Federalism is the sensible proposition that the federal government should transfer more responsibility to state governments, which are closer to the people and are therefore better able to serve the democratic public. But there is no defensible principle of federalism that would justify, on the one hand, relentlessly suppressing state-led drug tolerance while, on the other hand, endorsing a state-led attack on civil rights. The localized effects of the drug trade make it suited for local enforcement and policymaking, while the national import of civil rights — and America’s history of state-led discrimination of racial minorities — caution against a preference for federalism in the civil rights context.

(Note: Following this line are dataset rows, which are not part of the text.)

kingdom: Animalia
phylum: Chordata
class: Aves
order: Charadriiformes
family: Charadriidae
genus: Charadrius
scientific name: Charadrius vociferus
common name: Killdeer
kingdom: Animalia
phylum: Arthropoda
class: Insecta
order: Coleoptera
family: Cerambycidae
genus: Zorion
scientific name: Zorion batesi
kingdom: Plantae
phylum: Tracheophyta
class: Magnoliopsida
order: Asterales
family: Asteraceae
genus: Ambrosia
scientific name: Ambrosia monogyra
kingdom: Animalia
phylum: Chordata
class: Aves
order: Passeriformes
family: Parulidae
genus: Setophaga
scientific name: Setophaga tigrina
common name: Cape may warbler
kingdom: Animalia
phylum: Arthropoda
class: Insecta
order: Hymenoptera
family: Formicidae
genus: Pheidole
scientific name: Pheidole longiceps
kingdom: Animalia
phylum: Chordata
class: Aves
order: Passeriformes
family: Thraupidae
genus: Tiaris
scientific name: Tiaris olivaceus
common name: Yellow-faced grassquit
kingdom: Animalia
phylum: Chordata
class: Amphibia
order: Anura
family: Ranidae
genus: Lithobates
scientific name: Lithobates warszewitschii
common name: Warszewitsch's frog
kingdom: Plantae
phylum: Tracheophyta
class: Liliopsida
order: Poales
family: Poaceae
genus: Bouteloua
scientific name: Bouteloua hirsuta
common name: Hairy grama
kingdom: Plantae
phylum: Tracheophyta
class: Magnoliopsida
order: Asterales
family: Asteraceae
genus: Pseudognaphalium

President Obama’s inconsistent policy of federalism is devoid of logic, but is rife with political opportunism. The Obama administration can claim federal supremacy when it comes to its domineering obstruction of local drug policy, but it can sound the trumpet of federalism to avoid alienating any independents while it placates supporters of gay marriage.
This sort of “pragmatism” may make for a shrewd campaign strategy, but it leads to an incoherent and unpredictable federal policy that provides little guidance to citizens trying to make an honest living in compliance with the law. Established businesses like Capitol Hemp are left guessing whether their operations are legal or if federal officials will decide to prosecute them.
People should not live at the mercy of the President's whims. Rather than decide federalism on a politically motivated case-by-case basis, President Obama should implement a principled policy that rationally distributes authority between federal and state policymakers.